A exibição dos vídeos antecipa a estratégia da acusação, que rejeita a hipótese de que os PMs foram recebidos a tiros dentro do pavilhão 9 - cenário da tragédia -, e que argumenta que os policiais atiraram aleatoriamente contra detentos desarmados. Várias imagens mostram corpos de presos que foram alvejados já nus, ou seja, após terem sido completamente rendidos pela PM.
Defesa
Se por um lado a acusação explorou episódios marcantes de abuso policial, a defesa iniciou sua apresentação de vídeos que demonstram o poder de força da facção criminosa Primeiro Comando da Capital (PCC). O primeiro deles era um trecho do documentário "São Paulo Sob Ataque" (2006, Discovery Channel), que mostra os bastidores dos ataques cometidos por criminosos no Estado em maio de 2006, quando houve uma série de assassinatos de policias e ataques criminosos, provocando pânico entre a população.
A defesa tenta provar que os PMs agiram sob ordens de autoridades superiores, e de que a situação dentro do Carandiru era de caos, com presos rebelados e armados, com facas e espadas improvisadas, além de armas de fogo - o que os detentos que sobreviveram negam.
Suspenso por mais de um dia após um jurado passar mal, o júri do caso foi retomado às 15h desta quinta-feira, com a leitura de depoimentos de sobreviventes, dados à época à Justiça. Após a exibição dos vídeos, a expectativa é que quatro dos 26 réus sejam ouvidos ainda hoje, para apresentarem suas versões para os fatos.

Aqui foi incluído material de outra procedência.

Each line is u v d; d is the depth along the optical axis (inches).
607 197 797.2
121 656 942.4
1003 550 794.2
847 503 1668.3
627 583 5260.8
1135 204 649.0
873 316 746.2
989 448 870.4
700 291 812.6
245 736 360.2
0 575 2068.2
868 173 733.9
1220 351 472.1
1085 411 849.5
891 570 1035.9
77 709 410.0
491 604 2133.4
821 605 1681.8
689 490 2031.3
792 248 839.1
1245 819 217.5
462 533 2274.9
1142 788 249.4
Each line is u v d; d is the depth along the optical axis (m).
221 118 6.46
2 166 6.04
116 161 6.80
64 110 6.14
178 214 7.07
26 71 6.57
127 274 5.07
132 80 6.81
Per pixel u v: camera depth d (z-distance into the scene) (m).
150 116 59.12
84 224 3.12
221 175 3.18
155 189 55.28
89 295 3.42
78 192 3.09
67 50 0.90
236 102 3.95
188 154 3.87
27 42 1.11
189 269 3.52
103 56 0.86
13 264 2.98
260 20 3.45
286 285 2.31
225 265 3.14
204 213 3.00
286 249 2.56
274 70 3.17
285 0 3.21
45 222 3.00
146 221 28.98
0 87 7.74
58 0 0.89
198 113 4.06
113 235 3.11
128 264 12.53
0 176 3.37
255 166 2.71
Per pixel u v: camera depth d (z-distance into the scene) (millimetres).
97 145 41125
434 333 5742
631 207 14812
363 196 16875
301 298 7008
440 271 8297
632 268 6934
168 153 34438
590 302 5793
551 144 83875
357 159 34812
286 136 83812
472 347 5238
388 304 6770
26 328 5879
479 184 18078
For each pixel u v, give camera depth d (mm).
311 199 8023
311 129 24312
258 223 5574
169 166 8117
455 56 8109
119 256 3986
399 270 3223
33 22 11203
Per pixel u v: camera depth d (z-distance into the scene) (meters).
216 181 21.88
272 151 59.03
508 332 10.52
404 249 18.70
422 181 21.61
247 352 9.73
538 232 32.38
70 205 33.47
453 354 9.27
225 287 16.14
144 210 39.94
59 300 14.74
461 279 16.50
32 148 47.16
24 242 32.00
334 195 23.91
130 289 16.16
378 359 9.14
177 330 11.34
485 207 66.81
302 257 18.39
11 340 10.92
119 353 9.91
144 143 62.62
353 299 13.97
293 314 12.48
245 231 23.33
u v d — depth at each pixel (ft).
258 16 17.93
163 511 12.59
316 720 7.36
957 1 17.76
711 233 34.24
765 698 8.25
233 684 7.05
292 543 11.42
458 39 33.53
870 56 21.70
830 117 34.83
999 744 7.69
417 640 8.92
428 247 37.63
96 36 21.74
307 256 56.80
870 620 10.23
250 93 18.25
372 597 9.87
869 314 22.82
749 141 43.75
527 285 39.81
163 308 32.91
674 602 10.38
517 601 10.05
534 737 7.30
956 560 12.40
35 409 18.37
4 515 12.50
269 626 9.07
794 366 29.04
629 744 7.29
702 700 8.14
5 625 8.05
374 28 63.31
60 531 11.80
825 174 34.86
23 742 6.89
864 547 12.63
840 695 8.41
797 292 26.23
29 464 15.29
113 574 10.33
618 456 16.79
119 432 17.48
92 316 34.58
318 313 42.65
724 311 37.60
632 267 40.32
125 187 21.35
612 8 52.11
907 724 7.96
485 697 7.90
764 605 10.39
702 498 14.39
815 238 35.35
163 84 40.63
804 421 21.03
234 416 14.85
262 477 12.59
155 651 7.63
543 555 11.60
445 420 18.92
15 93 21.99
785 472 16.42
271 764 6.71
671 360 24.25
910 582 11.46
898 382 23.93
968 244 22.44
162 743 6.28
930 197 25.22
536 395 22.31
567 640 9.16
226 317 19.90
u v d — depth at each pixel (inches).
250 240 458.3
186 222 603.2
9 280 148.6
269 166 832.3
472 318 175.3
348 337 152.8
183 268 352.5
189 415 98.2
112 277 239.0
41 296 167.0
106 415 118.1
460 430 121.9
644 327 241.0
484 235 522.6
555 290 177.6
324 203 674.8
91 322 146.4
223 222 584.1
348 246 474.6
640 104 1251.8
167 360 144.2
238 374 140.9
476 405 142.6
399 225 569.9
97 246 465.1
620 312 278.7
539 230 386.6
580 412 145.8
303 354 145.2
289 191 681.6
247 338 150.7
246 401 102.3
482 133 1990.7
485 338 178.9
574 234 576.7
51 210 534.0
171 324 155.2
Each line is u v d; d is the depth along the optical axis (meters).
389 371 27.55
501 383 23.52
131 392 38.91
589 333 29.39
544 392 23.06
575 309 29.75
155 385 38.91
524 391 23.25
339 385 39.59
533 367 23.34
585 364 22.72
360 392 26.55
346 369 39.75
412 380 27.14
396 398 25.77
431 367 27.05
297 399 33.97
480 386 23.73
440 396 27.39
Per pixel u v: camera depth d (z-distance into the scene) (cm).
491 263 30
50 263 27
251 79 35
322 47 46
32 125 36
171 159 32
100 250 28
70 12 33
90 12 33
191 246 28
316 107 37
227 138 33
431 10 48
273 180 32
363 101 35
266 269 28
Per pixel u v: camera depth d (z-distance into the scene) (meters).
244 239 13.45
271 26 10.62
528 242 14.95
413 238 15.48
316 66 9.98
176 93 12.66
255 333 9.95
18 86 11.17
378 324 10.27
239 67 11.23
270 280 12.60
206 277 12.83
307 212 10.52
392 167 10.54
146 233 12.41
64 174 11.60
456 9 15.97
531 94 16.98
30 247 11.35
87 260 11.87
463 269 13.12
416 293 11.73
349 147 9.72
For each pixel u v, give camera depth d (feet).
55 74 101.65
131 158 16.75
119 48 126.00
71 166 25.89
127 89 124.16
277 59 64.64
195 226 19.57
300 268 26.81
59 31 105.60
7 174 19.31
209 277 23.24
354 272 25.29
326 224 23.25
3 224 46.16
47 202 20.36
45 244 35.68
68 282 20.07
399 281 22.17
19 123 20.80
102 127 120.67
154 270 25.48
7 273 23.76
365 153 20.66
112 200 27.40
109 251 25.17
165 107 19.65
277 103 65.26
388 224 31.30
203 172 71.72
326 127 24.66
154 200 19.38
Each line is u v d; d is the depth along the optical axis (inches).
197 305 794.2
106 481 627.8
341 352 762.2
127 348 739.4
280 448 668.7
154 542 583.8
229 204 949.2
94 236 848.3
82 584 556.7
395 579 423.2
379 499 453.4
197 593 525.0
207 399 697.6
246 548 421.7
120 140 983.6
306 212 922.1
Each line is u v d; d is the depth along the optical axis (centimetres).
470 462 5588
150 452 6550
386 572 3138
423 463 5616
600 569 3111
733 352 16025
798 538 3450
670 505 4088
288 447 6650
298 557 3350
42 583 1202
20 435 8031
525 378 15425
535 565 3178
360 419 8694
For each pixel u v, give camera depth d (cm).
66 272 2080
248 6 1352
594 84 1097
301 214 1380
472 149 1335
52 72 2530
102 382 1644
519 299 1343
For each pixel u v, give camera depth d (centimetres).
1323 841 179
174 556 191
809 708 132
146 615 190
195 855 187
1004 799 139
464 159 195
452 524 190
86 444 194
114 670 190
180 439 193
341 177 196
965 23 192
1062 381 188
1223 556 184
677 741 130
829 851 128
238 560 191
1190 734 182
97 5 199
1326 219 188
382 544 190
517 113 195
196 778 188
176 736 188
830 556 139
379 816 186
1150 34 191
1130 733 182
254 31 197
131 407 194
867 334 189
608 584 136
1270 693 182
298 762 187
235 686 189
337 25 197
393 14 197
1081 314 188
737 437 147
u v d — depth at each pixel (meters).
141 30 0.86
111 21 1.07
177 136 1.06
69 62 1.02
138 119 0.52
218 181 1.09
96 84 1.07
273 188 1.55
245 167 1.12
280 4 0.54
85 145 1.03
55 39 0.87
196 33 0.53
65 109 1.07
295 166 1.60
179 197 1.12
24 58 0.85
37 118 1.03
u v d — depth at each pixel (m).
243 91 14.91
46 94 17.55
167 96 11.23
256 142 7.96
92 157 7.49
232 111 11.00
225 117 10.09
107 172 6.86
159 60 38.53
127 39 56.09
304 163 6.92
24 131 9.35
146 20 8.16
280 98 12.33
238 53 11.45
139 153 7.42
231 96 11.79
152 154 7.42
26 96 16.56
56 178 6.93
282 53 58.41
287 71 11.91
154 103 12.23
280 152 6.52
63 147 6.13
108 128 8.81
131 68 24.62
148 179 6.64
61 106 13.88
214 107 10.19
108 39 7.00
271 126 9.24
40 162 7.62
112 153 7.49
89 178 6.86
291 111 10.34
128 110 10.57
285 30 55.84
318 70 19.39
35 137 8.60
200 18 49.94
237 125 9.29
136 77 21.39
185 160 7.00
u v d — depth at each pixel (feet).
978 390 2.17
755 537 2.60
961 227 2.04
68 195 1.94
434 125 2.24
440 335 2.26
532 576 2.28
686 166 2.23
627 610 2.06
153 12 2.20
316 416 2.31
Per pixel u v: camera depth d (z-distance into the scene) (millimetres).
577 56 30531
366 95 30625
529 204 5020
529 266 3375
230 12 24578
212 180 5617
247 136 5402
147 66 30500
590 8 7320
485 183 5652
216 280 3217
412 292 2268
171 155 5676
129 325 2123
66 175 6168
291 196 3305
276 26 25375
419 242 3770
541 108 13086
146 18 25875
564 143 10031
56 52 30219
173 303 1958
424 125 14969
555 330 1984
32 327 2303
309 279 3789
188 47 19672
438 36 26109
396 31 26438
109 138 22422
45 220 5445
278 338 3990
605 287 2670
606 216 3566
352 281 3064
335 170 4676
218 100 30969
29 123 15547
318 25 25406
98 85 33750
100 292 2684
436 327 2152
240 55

O julgamento começa mais de 20 anos após o episódio, ocorrido em 2 de outubro de 1992. Na ocasião, uma briga entre presos de facções rivais, dentro do pavilhão 9 da Casa de Detenção de São Paulo - o Carandiru - deu início a um tumulto, que culminou com a invasão da Polícia Militar e a morte de 111 detentos.
Passados 20 anos do episódio que terminou com 111 presos mortos no Pavilhão 9 da Casa de Detenção de São Paulo, em outubro de 1992, 26 policiais militares serão julgados pelo caso que ficou conhecido como Massacre do Carandiru.
Pelo menos 79 PMs acusados de envolvimento nas mortes aguardam julgamento. O único que recebeu a sentença foi o coronel da Polícia Militar Ubiratan Guimarães, que coordenava a operação no dia do massacre, mas teve sua pena de 632 anos de prisão anulada em 2006, sete meses antes de ser assassinado.
Em 2 de outubro de 1992, uma briga entre presos da Casa de Detenção de São Paulo - o Carandiru - deu início a um tumulto no Pavilhão 9, que culminou com a invasão da Polícia Militar e a morte de 111 detentos. Entre as versões para o início da briga está a disputa por um varal ou pelo controle de drogas no presídio por dois grupos rivais. Ex-funcionários da Casa de Detenção afirmam que a situação ficou incontrolável e por isso a presença da PM se tornou imprescindível.
A defesa afirma que os policiais militares foram hostilizados e que os presos estavam armados. Já os detentos garantem que atiraram todas as armas brancas pela janela das celas assim que perceberam a invasão. Do total de mortos, 102 presos foram baleados e outros nove morreram em decorrência de ferimentos provocados por armas brancas. De acordo com o relatório da Polícia Militar, 22 policiais ficaram feridos. Nenhum deles a bala.